### PROBLEM
Write out every line of text in the records below word for word, leaving the pictures out of your answer.

Page-level text extractions:
>>>

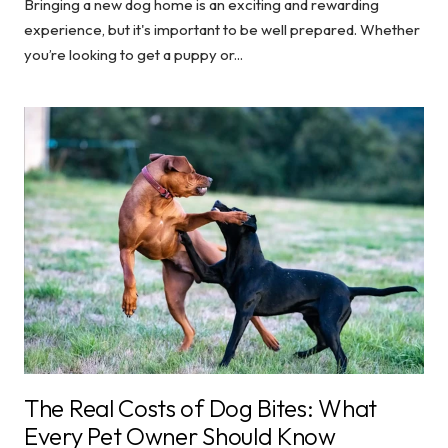
Bringing a new dog home is an exciting and rewarding
experience, but it's important to be well prepared. Whether
you’re looking to get a puppy or...
The Real Costs of Dog Bites: What
Every Pet Owner Should Know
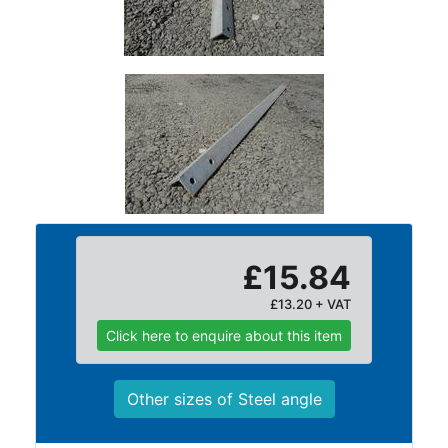
Purlins
Railway
Sleepers
and
Timber
Roofing
Sheets
and
Slates
Steel
Plate
£15.84
and
£13.20 + VAT
Road
Plate
Click here to enquire about this item
Steel
Staircase
Other sizes of Steel angle
and
Ladders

<<<

### FINAL ANSWER
Bringing a new dog home is an exciting and rewarding
experience, but it's important to be well prepared. Whether
you’re looking to get a puppy or...
The Real Costs of Dog Bites: What
Every Pet Owner Should Know
Purlins
Railway
Sleepers
and
Timber
Roofing
Sheets
and
Slates
Steel
Plate
£15.84
and
£13.20 + VAT
Road
Plate
Click here to enquire about this item
Steel
Staircase
Other sizes of Steel angle
and
Ladders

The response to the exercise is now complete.